Your assignment:
When you reach the line in the data below that contains "M242 467 229", please start repeating lines exactly, and stop after the line that contains "M611 980V1057", repeating nothing else.

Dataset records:
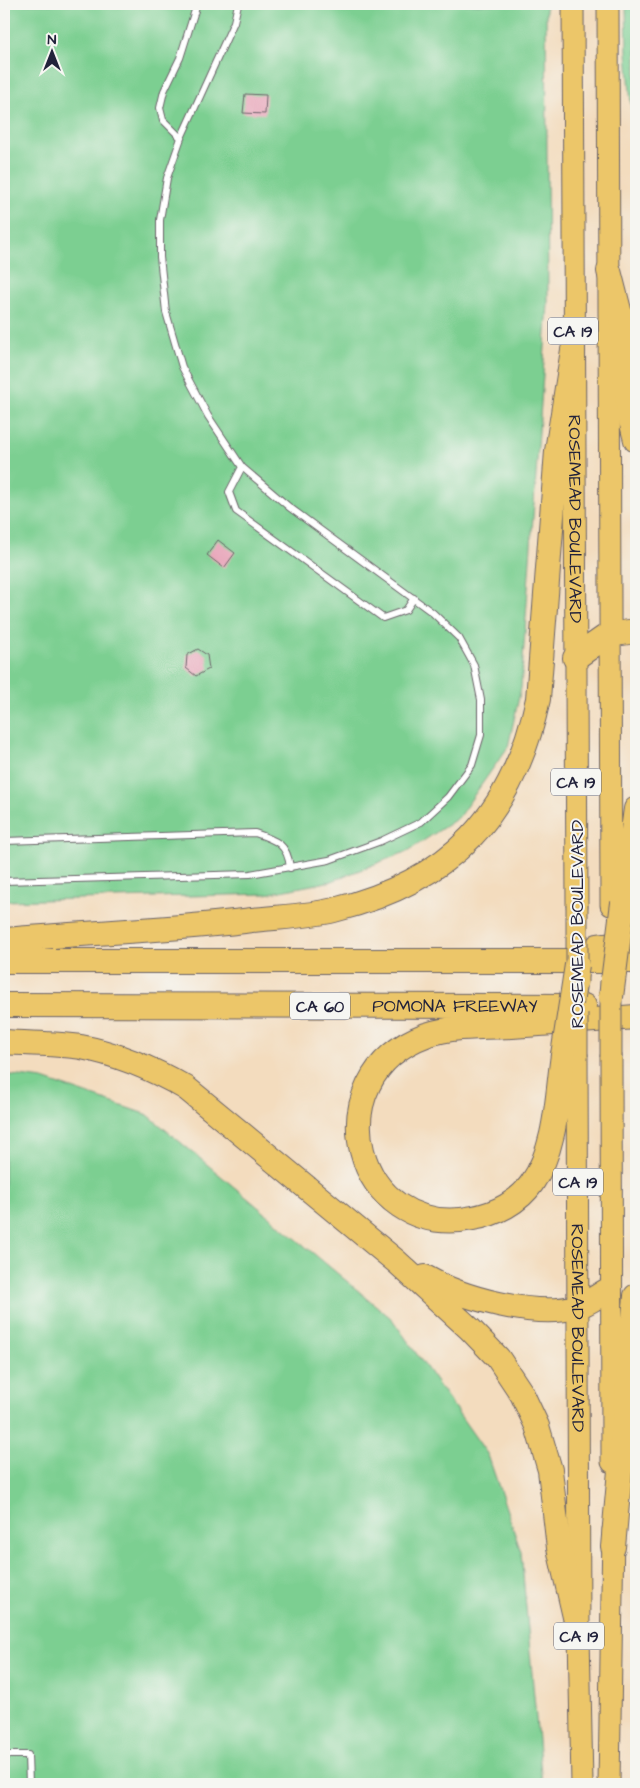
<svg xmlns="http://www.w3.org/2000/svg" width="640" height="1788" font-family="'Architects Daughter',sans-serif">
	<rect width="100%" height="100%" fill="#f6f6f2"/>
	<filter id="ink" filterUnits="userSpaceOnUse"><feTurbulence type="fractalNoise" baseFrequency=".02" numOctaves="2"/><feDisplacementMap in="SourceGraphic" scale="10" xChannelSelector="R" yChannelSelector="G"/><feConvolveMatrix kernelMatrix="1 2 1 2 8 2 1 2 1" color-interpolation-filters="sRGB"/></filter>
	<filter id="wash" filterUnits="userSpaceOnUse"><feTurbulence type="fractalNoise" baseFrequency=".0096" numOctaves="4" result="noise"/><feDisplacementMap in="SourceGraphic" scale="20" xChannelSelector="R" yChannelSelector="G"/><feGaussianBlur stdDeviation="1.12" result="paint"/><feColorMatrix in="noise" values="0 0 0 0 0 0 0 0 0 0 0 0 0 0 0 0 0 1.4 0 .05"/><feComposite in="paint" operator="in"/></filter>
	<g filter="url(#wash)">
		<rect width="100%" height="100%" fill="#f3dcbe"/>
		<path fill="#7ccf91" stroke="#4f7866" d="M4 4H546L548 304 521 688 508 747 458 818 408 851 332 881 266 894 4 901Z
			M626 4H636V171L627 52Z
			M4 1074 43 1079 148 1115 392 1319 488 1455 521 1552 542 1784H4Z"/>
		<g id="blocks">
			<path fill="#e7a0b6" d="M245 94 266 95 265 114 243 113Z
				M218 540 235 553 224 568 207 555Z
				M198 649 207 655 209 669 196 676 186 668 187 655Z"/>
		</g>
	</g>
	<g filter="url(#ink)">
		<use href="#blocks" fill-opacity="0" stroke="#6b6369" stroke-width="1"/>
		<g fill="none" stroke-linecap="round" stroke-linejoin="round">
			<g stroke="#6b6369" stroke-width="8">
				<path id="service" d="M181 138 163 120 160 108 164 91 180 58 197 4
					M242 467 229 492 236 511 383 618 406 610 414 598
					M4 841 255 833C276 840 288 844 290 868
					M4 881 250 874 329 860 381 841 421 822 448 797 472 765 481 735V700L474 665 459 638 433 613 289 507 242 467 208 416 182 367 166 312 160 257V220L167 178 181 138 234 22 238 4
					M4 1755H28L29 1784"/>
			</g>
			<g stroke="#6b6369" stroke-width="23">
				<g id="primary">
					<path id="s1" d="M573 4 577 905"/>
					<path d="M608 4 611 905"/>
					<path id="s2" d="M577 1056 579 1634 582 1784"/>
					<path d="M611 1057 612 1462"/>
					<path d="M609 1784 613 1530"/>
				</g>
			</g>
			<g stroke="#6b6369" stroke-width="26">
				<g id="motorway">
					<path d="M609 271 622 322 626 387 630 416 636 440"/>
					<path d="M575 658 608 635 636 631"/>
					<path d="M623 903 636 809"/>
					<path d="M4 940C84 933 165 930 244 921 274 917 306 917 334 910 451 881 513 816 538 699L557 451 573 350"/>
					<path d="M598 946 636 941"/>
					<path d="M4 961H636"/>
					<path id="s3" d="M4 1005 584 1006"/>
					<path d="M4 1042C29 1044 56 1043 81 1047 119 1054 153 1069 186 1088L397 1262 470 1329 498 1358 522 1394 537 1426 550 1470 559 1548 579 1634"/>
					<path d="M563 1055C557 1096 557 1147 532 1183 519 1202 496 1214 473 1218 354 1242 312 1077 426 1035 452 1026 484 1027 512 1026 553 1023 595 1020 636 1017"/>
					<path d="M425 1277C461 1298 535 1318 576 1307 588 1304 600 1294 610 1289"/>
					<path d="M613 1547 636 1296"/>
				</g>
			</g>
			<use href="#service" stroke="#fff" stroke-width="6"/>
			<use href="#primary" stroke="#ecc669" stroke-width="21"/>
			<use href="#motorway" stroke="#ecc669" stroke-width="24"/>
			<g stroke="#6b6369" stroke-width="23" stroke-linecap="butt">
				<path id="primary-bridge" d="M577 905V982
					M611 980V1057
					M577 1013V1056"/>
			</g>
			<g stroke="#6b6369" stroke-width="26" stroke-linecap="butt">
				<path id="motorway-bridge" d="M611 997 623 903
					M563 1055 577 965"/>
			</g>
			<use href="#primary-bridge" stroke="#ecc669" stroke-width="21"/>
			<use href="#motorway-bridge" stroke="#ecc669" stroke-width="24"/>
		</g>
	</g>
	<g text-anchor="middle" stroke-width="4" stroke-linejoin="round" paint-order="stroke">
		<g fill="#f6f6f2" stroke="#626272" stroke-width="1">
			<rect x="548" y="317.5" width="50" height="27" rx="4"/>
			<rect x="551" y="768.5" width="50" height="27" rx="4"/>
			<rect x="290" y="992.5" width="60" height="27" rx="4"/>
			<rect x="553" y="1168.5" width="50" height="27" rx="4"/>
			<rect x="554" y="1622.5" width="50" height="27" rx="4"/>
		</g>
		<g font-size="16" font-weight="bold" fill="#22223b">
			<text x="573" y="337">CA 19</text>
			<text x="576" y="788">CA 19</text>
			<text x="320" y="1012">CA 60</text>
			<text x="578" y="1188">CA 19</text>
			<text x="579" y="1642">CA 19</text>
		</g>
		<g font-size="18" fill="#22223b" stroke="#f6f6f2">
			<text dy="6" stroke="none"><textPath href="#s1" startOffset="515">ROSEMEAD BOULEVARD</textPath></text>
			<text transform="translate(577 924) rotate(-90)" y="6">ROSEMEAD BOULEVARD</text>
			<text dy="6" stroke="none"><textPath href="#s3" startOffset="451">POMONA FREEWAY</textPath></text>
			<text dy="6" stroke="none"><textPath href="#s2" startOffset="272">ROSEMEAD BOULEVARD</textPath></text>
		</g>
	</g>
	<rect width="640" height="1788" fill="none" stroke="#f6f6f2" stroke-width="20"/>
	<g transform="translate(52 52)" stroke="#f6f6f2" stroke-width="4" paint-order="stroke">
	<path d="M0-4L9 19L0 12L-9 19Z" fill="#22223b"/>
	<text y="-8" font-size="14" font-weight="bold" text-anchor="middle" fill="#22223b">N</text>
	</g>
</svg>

Result of the task:
					M242 467 229 492 236 511 383 618 406 610 414 598
					M4 841 255 833C276 840 288 844 290 868
					M4 881 250 874 329 860 381 841 421 822 448 797 472 765 481 735V700L474 665 459 638 433 613 289 507 242 467 208 416 182 367 166 312 160 257V220L167 178 181 138 234 22 238 4
					M4 1755H28L29 1784"/>
			</g>
			<g stroke="#6b6369" stroke-width="23">
				<g id="primary">
					<path id="s1" d="M573 4 577 905"/>
					<path d="M608 4 611 905"/>
					<path id="s2" d="M577 1056 579 1634 582 1784"/>
					<path d="M611 1057 612 1462"/>
					<path d="M609 1784 613 1530"/>
				</g>
			</g>
			<g stroke="#6b6369" stroke-width="26">
				<g id="motorway">
					<path d="M609 271 622 322 626 387 630 416 636 440"/>
					<path d="M575 658 608 635 636 631"/>
					<path d="M623 903 636 809"/>
					<path d="M4 940C84 933 165 930 244 921 274 917 306 917 334 910 451 881 513 816 538 699L557 451 573 350"/>
					<path d="M598 946 636 941"/>
					<path d="M4 961H636"/>
					<path id="s3" d="M4 1005 584 1006"/>
					<path d="M4 1042C29 1044 56 1043 81 1047 119 1054 153 1069 186 1088L397 1262 470 1329 498 1358 522 1394 537 1426 550 1470 559 1548 579 1634"/>
					<path d="M563 1055C557 1096 557 1147 532 1183 519 1202 496 1214 473 1218 354 1242 312 1077 426 1035 452 1026 484 1027 512 1026 553 1023 595 1020 636 1017"/>
					<path d="M425 1277C461 1298 535 1318 576 1307 588 1304 600 1294 610 1289"/>
					<path d="M613 1547 636 1296"/>
				</g>
			</g>
			<use href="#service" stroke="#fff" stroke-width="6"/>
			<use href="#primary" stroke="#ecc669" stroke-width="21"/>
			<use href="#motorway" stroke="#ecc669" stroke-width="24"/>
			<g stroke="#6b6369" stroke-width="23" stroke-linecap="butt">
				<path id="primary-bridge" d="M577 905V982
					M611 980V1057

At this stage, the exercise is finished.